● **QUOTED PASSAGE**:
Meanwhile, in the “textile paradise”-region of Schenectady / Elmira New York, General Peter Mills–a celebrated turret gunner in McKinley’s navy–was first beginning to mine America’s seemingly insatiable desire to consume food before high noon. The trend, initially known in the United States as “brekkfest” had first appeared in 1903, with Dominic Eggo’s invention of “wassled” or “waffled” bread, and really picked up steam throughout the teens and twenties, when eating in the morning was no longer deemed a sin by the Anglo-Catholic church.

News of Choukula’s economic domination across the Atlantic fascinated and troubled Mills, who was eager for similar success. In 1927, while vacationing the Iberian peninsula, he first encountered three discarded barrels of “Duke Choukula’s Animal Supplement” (the name and design of the product had undergone several makeovers throughout the previous seven years, the most recent of which featured Ernst dressed in a cape and tiara, reflecting his family’s oft-disputed ties to Eurasian royalty). Immediately intrigued, Mills brought one with him on his boat ride back to the States, and spent the twenty-three day trip obsessively studying the packaging. In the spring of 1929, General Mills’ “Prince Chocula’s Morning Digestive” was picked up for distribution in three dozen pharmacies, grocery stands and agrarian carts throughout New York, Pennsylvania, New Jersey and northern Maryland.

The public response was confused and angered at the recipe’s savory, clove-like sting; apparently a confusion over the name led many to believe the breakfast was made from chocolate, and by 1931 the formula had been updated to reflect the nation’s collective sweet tooth. In 1932, boxes were labeled simply “Count Chocula’s Chocolate Food” and Peter Mills was named Life Magazine’s “Humanitarian of the Year, 1933”.

Ernst Chocula died in a Ukrainian cabin, penniless and alone, having descended into a type of brain-madness. (via Mefi)

Few would mistake that passage for reality, and indeed, it only lasted for a single day on Wikipedia before it was removed. However, its sheer mad genius makes it a classic of the hoax genre, and I only wish that more hoaxers would put as much energy and humour into their work as the creator of Ernst Choukula did. It’s not always about fooling people, folks – it’s about creating something fun and interesting.

Incidentally, I dislike hoaxes as part of ARGs. I did it once, and it was a mistake. What’s more interesting to me is how you evaluate information on the web. But that’s for another day.

3 Replies to “Ernst Choukula”

  1. I love this. A fine example of satirical craft at work.

    Incidentally, I dislike hoaxes as part of ARGs. I did it once, and it was a mistake.

    . . . Care to enlighten us? Was this Frozen Indigo Angel, mayhap?

  2. I think ‘hoax’ is a strong word. You place a fiction against a real backdrop. You mark the boundary, either explicitly or implicitly. What matters to make it a hoax is a primary intention to mislead deliberately, rather than to be playful. Playing audiences are more sophisticated interpreters of boundary-markers than most broadcasters (say) credit them.

  3. @Trippenbach: It was Frozen Indigo Angel, yes. Briefly, we didn’t really have any marketing budget for the game, so we had to do something that would attract attention, hence the whole ‘I was unfairly fired from the BBC’ stunt.

    It did get a little bit of traction, but the problem is, people are just too smart these days and the amount of effort you need to put in to convincingly fooling people is just disproportionate to the benefits. Plus I now think there are far better ways of getting attention.

    @TS: I think the problem emerges when you try to work out whether someone’s primary intention was to deliberately mislead or not; and whether there is any attempt whatsoever to mark a boundary.

    Interesting you mention broadcasters 🙂 I certainly agree that they do not credit their audiences with the sophistication that they actually have, leading to all sorts of irritating requests like huge blaring popup disclaimers on fictional websites saying ‘BY THE WAY, LONDON HAS NOT ACTUALLY BEEN BLOWN UP BY A NUCLEAR BOMB!’

● **Saved entries**:

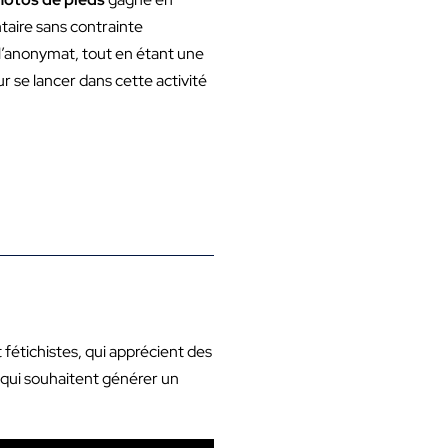
taire sans contrainte
 l’anonymat, tout en étant une
 se lancer dans cette activité
fétichistes, qui apprécient des
 qui souhaitent générer un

● **ACTIVITY**: Set down, word for word, the part of the Ernst Choukula post that opens with the words containing "3. @Trippenbach: It" and closes with "of getting attention.". You won't need the entries.

● **OUTPUT**:
3. @Trippenbach: It was Frozen Indigo Angel, yes. Briefly, we didn’t really have any marketing budget for the game, so we had to do something that would attract attention, hence the whole ‘I was unfairly fired from the BBC’ stunt.

    It did get a little bit of traction, but the problem is, people are just too smart these days and the amount of effort you need to put in to convincingly fooling people is just disproportionate to the benefits. Plus I now think there are far better ways of getting attention.